子のいない悲しさを噛み締めながら、アンナの夫ヨアキムは荒野で一人、燔祭(はんさい)を行って神に祈りを捧げていました。

燔祭とは古代ユダヤ教における儀式を指します。
具体的には、犠牲となる動物を祭壇で焼いて神に捧げるのです。

こうすることによって神へ服従する姿勢を示し、不利益を解消してもらえるよう祈るのです。

ヨアキム夫婦にとって最大の不利益は子がないことです。
そのせいで神殿から追い払われ、ヨアキムは荒野で40日の断食行に入ることになったのです。

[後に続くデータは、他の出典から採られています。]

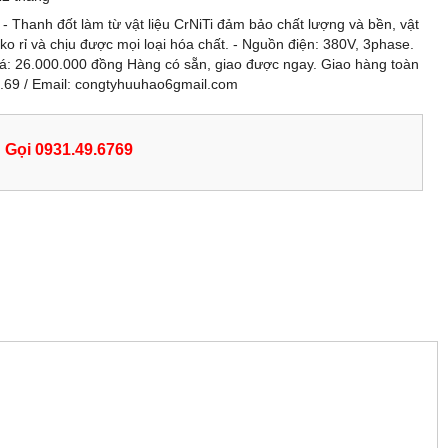
iờ - Thanh đốt làm từ vật liệu CrNiTi đảm bảo chất lượng và bền, vật
 ko rỉ và chịu được mọi loại hóa chất. - Nguồn điện: 380V, 3phase.
iá: 26.000.000 đồng Hàng có sẵn, giao được ngay. Giao hàng toàn
.69 / Email: congtyhuuhao6gmail.com
Gọi 0931.49.6769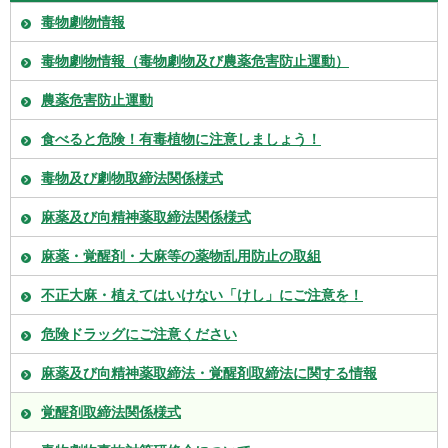
毒物劇物情報
毒物劇物情報（毒物劇物及び農薬危害防止運動）
農薬危害防止運動
食べると危険！有毒植物に注意しましょう！
毒物及び劇物取締法関係様式
麻薬及び向精神薬取締法関係様式
麻薬・覚醒剤・大麻等の薬物乱用防止の取組
不正大麻・植えてはいけない「けし」にご注意を！
危険ドラッグにご注意ください
麻薬及び向精神薬取締法・覚醒剤取締法に関する情報
覚醒剤取締法関係様式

そして、荒野で修行しているヨアキムのところに大天使ガブリエルが現れます。

「神はヨアキムの祈りを聞き入れた。妻アンナは懐妊するだろう。」

ルーカス・クラナッハ(1472-1553)が描いているのは、天使からそのように聞かされた時のヨアキムの姿です。
ヨアキムは40日間の断食行を終えて、アンナの元へ戻ることにしました。


2. 原題


ルーカス・クラナッハ(Lucas Cranach)が制作した『ヨアキムへの受胎告知』は、英語ではThe Annunciation to Joachimと言います。

The Annunciationが受胎告知です。
この作品はハンガリーの首都ブダペストにある美術館(Museum of Fine Arts)で見ることが出来ます。